Nelson Mandela famously said “If you talk to a man in a language he understands, that goes to his head. If you talk to a man in HIS language, that goes to his heart “.

Well, I think Mr Mandela had this right. When you can use another person’s language to communicate properly you possess the power to impact them and also the power for you to better understand the world around you.

Your journey starts here, with your performance talking exam.

So, let’s talk clearly.

This is thinkfour.

The performance talking exam is a conversation between you and your teacher and you must cover at least two of the four contexts taught at Higher.

For a lot of people, this can seem a nerve wracking and daunting task, especially as the performance is recorded.

So how can we make this process a lot less scary?

If it were me, I would plan ahead and choose topics about which I already have a lot of notes, or topics which lend themselves to good, in-depth conversation.. That way, you can use detailed and complex language.

A good plan is to have a bank of phrases up your sleeve, which you have rehearsed and feel comfortable using.
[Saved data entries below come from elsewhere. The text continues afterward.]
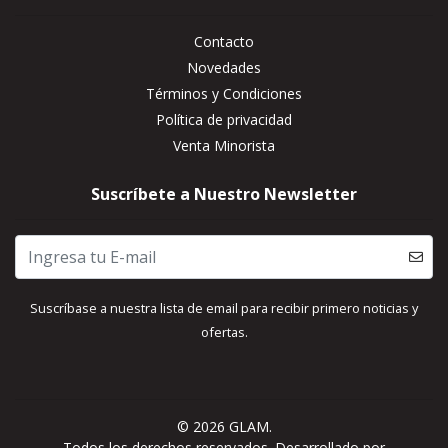
Contacto
Novedades
Términos y Condiciones
Política de privacidad
Venta Minorista
Suscríbete a Nuestro Newsletter
Suscríbase a nuestra lista de email para recibir primero noticias y
ofertas.
© 2026 GLAM.
Todos los derechos reservados.
Desarrollado por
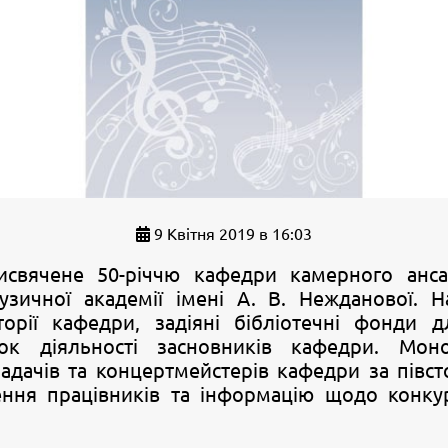
9 Квітня 2019 в 16:03
исвячене 50-річчю кафедри камерного анс
узичної академії імені А. В. Нежданової. Н
торії кафедри, задіяні бібліотечні фонди 
нок діяльності засновників кафедри. Моно
адачів та концертмейстерів кафедри за півсто
ення працівників та інформацію щодо конкур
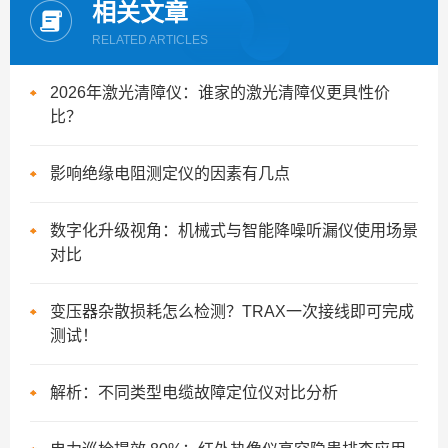
相关文章
RELATED ARTICLES
2026年激光清障仪：谁家的激光清障仪更具性价
比？
影响绝缘电阻测定仪的因素有几点
数字化升级视角：机械式与智能降噪听漏仪使用场景
对比
变压器杂散损耗怎么检测？TRAX一次接线即可完成
测试！
解析：不同类型电缆故障定位仪对比分析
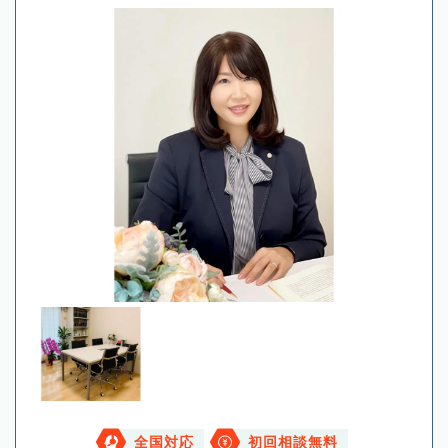
全国対応
初回相談無料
Phrases in the foreign language which can “buy you thinking time”, such as :

“ that is a good question” or “let me think about that”.

The talking performance task is an ideal opportunity for you to showcase your best language phrases.
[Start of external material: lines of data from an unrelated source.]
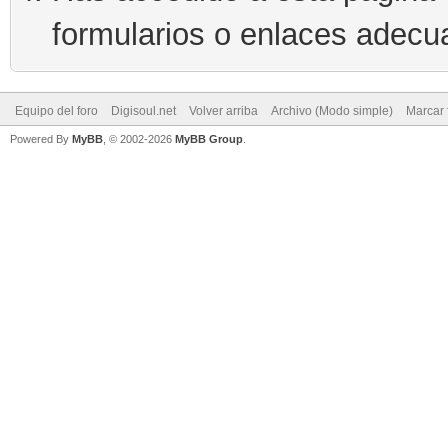
formularios o enlaces adecu
Equipo del foro
Digisoul.net
Volver arriba
Archivo (Modo simple)
Marcar 
Powered By
MyBB
, © 2002-2026
MyBB Group
.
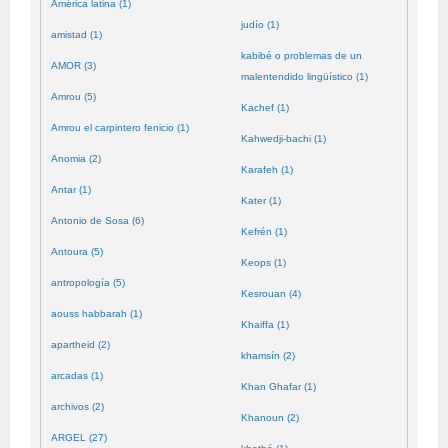
América latina (1)
judío (1)
amistad (1)
kabibé o problemas de un
AMOR (3)
malentendido lingüístico (1)
Amrou (5)
Kachef (1)
Amrou el carpintero fenicio (1)
Kahwedji-bachi (1)
Anomia (2)
Karafeh (1)
Antar (1)
Kater (1)
Antonio de Sosa (6)
Kefrén (1)
Antoura (5)
Keops (1)
antropología (5)
Kesrouan (4)
aouss habbarah (1)
Khaiffa (1)
apartheid (2)
khamsín (2)
arcadas (1)
Khan Ghafar (1)
archivos (2)
Khanoun (2)
ARGEL (27)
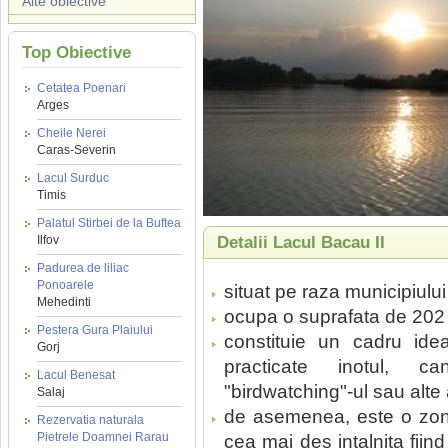
Alte obiective
Top Obiective
Cetatea Poenari
Arges
Cheile Nerei
Caras-Severin
Lacul Surduc
Timis
Palatul Stirbei de la Buftea
Ilfov
Detalii Lacul Bacau II
Padurea de liliac
Ponoarele
situat pe raza municipiulu
Mehedinti
ocupa o suprafata de 202 
Pestera Gura Plaiului
constituie un cadru idea
Gorj
practicate inotul, can
Lacul Benesat
"birdwatching"-ul sau alte ac
Salaj
de asemenea, este o zona 
Rezervatia naturala
Pietrele Doamnei Rarau
cea mai des intalnita fiin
I often find that the best performances are the ones where you can give opinions.

Make sure you have a variety of ways to express your opinions and do not stick to the same phrase each time..

Impress the examiner by adding in the opinions of others, like “my friends think” and or “my family says that”.

That way, you can show off other verb forms and you are not always talking about yourself.

Putting both sides of a point of view across is a good way to expand your responses.

Learning phrases such as “on the one hand….on the other hand…”will demonstrate that you have a lot to say on the topic.

I have always found that the candidates who get the best marks, make sure their answers contain a variety of tenses.

Doing this is a lot easier than it sounds!

Simply put, have some sentences prepared about something you have done, something you would like to do, and something you are going to do.

So, what if your mind goes blank on the day?

Stay calm, don’t panic.

In the foreign language, ask your teacher to repeat the question or, tell your teacher, in the foreign language, that you do not understand.

Marks are not deducted for this. In fact, you could actually gain marks, by demonstrating that you are attempting to sustain the conversation. Remember, you have to listen very carefully in any conversation, and this one is no different.

Your teacher wants you to do well, and will, therefore use that as a cue that you might need some assistance, and will rephrase the question in such a way that gives you an opportunity to respond as best you can.
Always try and say what you know, rather than trying to translate directly from English to the foreign language.

A conversation is supposed to sound natural, so take control, and talk about all the things you have prepared.

The power of conversation binds us together as humans. It is the most basic but the most powerful form of connection.

Whether we are talking about world leaders meeting to discuss the future of the planet , or a group of friends meeting to talk about what happened over the weekend, being able to communicate in the moment is crucial.

It takes effort and dedication to learn to do it in another language, but it is worth it. As Mr Mandela noted, it impacts hearts as well as minds.

Trust me, it will set you free.

This was thinkfour, thanks for watching.